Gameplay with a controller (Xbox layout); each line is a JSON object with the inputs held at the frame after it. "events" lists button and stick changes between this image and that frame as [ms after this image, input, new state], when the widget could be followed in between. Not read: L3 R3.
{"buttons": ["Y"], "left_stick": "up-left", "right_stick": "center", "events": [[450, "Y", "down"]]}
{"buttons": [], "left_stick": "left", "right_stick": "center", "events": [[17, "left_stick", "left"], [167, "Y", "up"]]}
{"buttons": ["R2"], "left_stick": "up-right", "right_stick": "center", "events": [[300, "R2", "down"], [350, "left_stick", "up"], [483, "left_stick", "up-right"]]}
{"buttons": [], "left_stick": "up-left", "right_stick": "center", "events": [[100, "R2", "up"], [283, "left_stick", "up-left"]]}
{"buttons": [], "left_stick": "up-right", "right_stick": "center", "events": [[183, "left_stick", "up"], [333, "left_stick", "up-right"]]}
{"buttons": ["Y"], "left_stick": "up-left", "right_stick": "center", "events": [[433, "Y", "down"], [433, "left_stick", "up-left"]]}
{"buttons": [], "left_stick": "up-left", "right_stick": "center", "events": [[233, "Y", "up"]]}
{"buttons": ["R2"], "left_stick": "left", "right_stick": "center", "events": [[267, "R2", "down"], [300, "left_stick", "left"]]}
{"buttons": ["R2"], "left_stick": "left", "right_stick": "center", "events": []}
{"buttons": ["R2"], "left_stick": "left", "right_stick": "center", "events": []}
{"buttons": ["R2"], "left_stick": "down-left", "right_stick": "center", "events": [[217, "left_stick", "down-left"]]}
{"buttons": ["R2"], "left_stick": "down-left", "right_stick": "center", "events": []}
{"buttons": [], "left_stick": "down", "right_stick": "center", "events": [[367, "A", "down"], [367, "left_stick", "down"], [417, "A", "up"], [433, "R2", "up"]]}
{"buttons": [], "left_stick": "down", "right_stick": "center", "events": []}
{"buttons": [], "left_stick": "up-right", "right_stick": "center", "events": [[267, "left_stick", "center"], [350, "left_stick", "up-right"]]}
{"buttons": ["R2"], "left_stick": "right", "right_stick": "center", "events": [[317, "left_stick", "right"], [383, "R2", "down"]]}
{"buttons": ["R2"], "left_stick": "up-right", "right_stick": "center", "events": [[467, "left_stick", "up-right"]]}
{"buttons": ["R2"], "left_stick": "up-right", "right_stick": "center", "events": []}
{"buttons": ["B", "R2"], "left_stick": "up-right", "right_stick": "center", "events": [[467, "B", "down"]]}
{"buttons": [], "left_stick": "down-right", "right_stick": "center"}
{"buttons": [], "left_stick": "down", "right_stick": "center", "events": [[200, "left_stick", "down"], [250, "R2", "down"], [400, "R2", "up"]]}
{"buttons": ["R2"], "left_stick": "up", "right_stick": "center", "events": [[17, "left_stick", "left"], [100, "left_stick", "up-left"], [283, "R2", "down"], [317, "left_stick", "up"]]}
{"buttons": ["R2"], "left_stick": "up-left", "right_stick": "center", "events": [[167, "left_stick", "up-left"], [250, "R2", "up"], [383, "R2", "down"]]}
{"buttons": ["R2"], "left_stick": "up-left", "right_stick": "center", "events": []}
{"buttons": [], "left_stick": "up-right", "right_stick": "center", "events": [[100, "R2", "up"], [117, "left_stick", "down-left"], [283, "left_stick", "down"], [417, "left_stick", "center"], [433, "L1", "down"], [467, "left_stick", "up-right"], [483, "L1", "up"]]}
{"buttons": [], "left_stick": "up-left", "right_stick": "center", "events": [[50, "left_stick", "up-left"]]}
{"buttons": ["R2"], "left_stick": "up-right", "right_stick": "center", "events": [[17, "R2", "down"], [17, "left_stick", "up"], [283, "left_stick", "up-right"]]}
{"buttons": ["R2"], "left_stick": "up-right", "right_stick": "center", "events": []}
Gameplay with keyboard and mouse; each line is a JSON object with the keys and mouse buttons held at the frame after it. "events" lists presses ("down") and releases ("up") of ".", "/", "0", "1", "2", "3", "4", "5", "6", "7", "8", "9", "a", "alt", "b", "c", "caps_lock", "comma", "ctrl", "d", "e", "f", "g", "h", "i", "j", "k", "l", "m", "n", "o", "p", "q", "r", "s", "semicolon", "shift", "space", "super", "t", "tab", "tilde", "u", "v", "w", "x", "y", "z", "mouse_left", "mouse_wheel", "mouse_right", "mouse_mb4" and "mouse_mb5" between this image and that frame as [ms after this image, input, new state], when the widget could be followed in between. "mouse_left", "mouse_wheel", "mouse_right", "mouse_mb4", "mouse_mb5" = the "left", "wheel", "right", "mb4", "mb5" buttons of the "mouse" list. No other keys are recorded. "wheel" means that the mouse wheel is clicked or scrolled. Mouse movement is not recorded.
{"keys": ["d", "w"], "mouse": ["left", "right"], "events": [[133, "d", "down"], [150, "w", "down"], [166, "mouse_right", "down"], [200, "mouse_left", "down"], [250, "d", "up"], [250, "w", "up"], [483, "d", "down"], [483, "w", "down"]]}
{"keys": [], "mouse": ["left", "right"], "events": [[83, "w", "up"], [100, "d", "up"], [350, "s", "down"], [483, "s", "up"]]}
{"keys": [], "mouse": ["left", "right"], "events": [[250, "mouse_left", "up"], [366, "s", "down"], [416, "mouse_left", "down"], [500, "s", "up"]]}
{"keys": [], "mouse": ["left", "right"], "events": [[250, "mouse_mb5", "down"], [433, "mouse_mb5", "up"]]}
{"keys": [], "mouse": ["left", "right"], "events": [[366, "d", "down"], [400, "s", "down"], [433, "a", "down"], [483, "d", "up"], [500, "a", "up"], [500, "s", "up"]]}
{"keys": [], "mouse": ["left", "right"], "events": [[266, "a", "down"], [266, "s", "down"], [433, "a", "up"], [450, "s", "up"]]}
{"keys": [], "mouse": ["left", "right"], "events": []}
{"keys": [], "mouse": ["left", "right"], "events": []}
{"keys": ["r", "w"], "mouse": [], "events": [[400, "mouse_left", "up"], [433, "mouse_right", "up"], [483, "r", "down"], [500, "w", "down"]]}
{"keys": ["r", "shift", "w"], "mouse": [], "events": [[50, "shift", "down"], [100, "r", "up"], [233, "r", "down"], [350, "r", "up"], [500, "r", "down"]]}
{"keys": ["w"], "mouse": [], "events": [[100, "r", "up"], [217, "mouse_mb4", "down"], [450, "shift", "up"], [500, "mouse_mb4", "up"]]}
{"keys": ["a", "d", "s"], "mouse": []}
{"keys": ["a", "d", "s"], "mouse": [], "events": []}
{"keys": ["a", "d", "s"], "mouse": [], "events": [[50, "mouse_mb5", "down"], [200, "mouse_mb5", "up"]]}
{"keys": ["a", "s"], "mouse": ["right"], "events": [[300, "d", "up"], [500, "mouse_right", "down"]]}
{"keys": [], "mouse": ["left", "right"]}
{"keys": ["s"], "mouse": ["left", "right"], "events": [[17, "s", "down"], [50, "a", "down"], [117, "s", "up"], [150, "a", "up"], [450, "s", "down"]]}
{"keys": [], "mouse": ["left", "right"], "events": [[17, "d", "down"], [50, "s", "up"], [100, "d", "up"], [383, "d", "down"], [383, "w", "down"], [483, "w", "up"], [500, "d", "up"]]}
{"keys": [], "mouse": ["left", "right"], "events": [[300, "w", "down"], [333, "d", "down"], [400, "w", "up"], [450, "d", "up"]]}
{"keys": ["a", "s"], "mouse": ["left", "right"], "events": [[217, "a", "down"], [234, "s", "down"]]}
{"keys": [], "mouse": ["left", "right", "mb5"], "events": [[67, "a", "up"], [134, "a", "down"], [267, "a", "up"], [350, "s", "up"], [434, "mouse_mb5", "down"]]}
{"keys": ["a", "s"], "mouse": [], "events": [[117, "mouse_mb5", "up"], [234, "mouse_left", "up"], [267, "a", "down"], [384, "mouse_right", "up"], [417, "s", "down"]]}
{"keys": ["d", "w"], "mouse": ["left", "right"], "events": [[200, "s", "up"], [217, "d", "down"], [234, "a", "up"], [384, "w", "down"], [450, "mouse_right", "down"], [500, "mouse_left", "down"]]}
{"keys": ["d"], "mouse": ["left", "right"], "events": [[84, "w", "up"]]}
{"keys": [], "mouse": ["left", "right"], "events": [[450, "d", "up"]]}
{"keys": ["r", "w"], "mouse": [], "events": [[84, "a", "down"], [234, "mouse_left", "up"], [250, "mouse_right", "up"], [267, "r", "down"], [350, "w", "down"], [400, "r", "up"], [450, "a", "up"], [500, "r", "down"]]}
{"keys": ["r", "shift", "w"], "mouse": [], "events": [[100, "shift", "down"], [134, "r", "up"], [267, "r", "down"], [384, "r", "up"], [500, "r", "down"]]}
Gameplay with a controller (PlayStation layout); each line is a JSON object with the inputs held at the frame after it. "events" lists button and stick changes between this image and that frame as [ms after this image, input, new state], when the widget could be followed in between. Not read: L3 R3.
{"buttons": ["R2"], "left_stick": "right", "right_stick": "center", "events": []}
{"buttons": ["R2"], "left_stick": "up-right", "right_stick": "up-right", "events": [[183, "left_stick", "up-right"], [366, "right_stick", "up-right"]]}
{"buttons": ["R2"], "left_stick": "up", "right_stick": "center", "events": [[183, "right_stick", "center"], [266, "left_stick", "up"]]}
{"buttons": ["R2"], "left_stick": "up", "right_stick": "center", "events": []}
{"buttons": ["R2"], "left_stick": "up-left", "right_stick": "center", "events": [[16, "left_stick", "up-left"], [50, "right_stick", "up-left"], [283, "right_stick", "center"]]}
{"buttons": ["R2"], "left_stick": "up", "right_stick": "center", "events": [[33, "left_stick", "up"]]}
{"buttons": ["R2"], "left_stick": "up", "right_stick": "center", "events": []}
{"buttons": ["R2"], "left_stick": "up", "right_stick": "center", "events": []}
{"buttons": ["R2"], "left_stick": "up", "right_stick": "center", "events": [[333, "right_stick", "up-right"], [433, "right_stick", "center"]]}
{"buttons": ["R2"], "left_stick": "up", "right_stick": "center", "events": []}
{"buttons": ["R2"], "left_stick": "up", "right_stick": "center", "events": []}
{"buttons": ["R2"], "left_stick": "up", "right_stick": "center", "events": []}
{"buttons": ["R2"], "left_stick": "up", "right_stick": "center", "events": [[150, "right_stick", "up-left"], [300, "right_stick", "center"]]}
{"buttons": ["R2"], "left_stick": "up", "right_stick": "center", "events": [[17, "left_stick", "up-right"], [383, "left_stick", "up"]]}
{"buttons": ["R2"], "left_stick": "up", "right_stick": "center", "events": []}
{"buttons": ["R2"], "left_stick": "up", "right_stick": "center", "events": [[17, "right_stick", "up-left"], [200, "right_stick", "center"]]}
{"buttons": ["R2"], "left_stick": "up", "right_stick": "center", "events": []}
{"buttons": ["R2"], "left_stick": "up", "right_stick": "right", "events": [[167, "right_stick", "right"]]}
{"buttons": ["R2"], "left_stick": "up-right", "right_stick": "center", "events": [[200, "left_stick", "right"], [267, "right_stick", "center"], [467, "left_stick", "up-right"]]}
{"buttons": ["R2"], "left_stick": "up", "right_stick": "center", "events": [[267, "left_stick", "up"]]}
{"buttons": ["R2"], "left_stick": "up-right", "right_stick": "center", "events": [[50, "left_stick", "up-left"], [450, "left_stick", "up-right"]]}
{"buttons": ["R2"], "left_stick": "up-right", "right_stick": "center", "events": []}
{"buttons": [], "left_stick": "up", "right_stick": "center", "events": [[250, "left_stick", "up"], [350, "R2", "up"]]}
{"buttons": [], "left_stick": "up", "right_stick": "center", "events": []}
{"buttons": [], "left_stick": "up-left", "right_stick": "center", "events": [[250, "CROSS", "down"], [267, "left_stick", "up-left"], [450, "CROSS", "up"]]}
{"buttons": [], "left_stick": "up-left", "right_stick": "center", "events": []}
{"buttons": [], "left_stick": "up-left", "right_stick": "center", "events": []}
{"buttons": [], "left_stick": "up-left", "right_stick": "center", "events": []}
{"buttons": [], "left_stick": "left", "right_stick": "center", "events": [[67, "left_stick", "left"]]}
--
Task directions ▸
Lines holding the string "layout" must be copied out of the entries above.

Reply ▸
Gameplay with a controller (Xbox layout); each line is a JSON object with the inputs held at the frame after it. "events" lists button and stick changes between this image and that frame as [ms after this image, input, new state], when the widget could be followed in between. Not read: L3 R3.
Gameplay with a controller (PlayStation layout); each line is a JSON object with the inputs held at the frame after it. "events" lists button and stick changes between this image and that frame as [ms after this image, input, new state], when the widget could be followed in between. Not read: L3 R3.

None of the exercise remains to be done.